(Beginning of Records supplied)
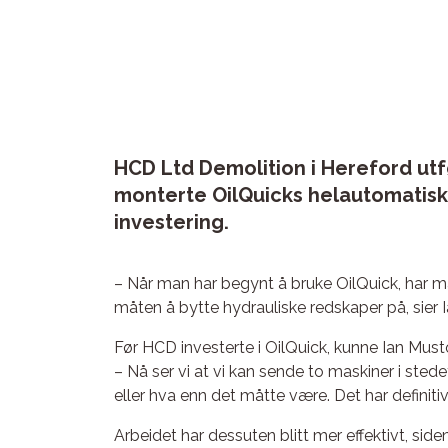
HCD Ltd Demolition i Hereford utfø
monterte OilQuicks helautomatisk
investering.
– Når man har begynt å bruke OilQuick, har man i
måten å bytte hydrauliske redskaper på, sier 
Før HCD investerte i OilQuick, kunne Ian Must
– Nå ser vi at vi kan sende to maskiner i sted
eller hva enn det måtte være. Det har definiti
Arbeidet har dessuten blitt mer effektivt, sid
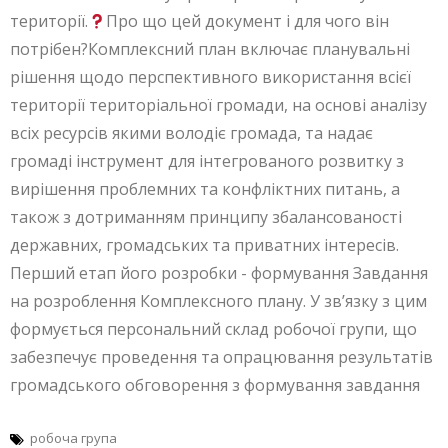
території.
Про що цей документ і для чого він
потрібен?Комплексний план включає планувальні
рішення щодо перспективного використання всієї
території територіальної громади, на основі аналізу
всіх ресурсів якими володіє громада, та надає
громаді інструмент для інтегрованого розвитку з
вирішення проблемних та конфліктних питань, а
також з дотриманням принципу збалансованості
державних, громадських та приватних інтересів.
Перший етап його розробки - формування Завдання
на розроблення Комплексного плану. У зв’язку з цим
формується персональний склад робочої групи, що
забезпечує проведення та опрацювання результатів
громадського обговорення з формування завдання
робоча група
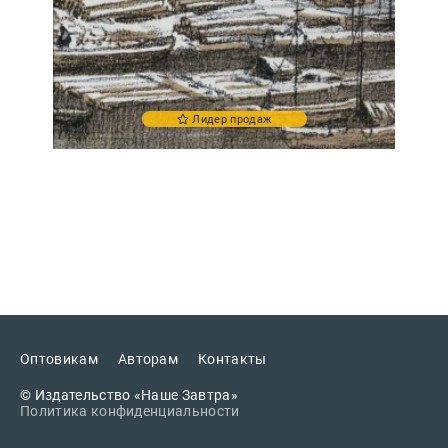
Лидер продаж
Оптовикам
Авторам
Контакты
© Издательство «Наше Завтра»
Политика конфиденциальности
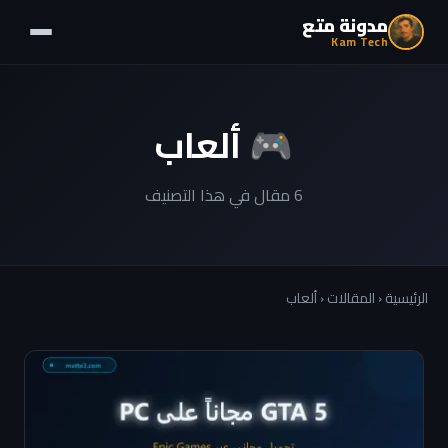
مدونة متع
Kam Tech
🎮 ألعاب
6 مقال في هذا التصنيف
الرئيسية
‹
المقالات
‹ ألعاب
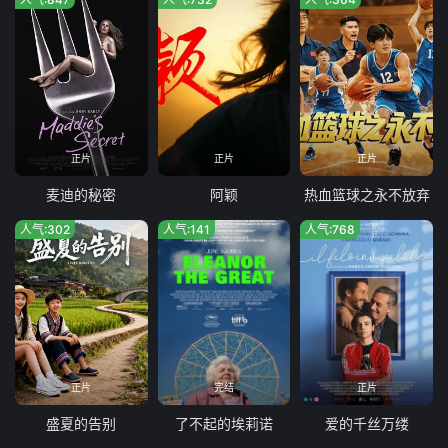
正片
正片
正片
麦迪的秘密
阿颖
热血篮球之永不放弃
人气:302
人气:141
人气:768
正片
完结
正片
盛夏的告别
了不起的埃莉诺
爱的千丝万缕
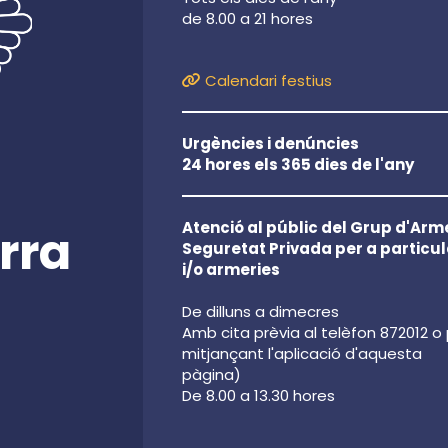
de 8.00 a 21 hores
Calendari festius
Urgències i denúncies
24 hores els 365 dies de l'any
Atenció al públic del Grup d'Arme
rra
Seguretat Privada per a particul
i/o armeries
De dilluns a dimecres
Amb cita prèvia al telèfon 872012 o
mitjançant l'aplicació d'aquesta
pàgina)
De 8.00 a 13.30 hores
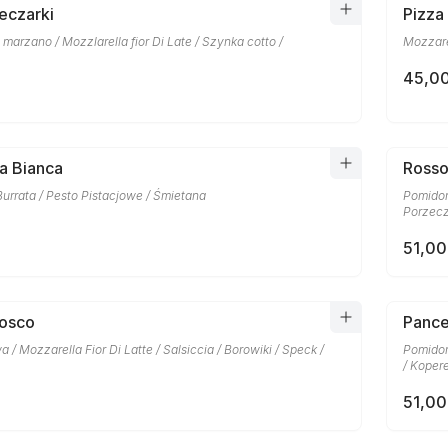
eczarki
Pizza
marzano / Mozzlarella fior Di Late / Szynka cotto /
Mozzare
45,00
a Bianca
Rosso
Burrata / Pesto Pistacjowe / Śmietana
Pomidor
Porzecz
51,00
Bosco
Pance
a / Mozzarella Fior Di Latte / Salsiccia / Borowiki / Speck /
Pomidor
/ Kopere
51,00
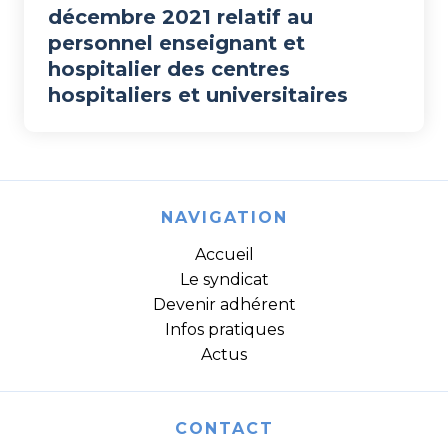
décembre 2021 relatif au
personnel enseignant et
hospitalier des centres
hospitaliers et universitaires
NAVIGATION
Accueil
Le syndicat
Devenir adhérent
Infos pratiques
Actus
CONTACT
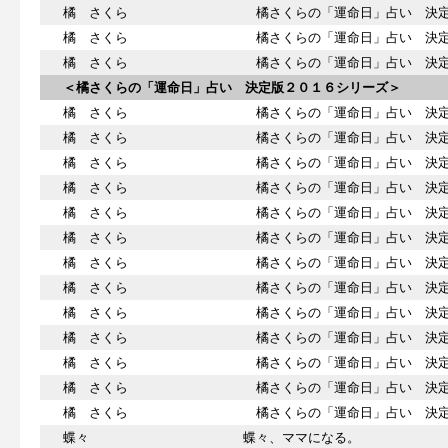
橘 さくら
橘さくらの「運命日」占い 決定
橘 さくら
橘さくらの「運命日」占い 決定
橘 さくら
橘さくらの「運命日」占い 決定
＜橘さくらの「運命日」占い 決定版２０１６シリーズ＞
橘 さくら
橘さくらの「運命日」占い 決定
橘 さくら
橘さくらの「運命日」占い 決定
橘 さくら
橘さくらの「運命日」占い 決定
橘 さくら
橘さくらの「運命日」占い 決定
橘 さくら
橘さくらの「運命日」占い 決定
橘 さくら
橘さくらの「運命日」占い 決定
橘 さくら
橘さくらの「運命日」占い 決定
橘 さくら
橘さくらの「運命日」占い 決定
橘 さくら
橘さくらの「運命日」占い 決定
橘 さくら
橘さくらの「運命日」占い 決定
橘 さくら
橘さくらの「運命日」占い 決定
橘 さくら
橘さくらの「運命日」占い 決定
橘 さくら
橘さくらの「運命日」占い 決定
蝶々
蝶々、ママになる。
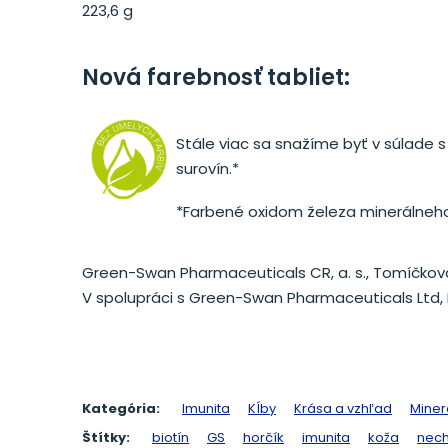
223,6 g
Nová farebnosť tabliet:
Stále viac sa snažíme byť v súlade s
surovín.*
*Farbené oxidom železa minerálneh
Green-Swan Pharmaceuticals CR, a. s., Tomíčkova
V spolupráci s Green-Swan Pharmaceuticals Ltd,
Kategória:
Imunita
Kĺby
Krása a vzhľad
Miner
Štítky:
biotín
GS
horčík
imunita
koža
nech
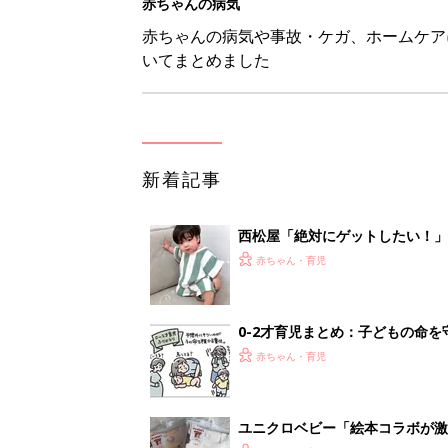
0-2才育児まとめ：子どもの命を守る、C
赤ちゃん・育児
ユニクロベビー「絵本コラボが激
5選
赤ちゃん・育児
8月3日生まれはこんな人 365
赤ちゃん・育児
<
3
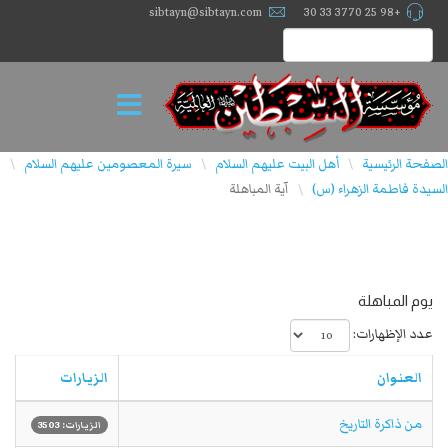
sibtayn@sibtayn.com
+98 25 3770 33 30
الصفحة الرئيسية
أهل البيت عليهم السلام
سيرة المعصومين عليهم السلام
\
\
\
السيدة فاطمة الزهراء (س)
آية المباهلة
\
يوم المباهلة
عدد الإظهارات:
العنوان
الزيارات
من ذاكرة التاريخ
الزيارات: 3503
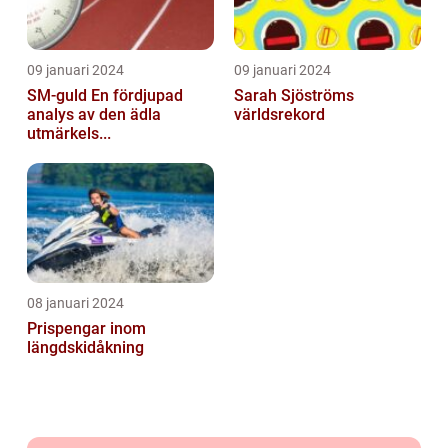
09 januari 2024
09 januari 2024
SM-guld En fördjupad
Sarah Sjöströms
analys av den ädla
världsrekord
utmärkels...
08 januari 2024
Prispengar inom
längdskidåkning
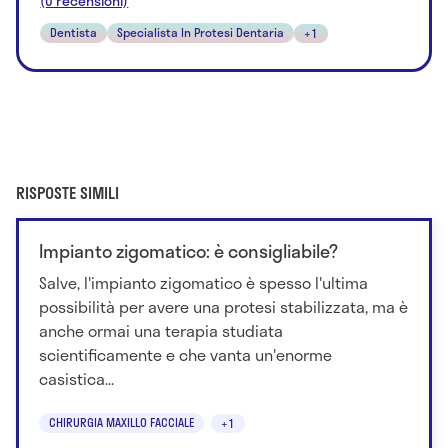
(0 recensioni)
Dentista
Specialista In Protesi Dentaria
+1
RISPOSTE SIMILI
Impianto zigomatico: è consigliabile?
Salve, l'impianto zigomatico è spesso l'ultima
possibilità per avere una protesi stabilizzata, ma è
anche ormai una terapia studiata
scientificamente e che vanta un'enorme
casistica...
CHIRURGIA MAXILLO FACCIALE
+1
(End of Records supplied)
Each line of the entries above that contains "Green" must be copied into the answer.

## Result for this task
Green-Swan Pharmaceuticals CR, a. s., Tomíčkova
V spolupráci s Green-Swan Pharmaceuticals Ltd,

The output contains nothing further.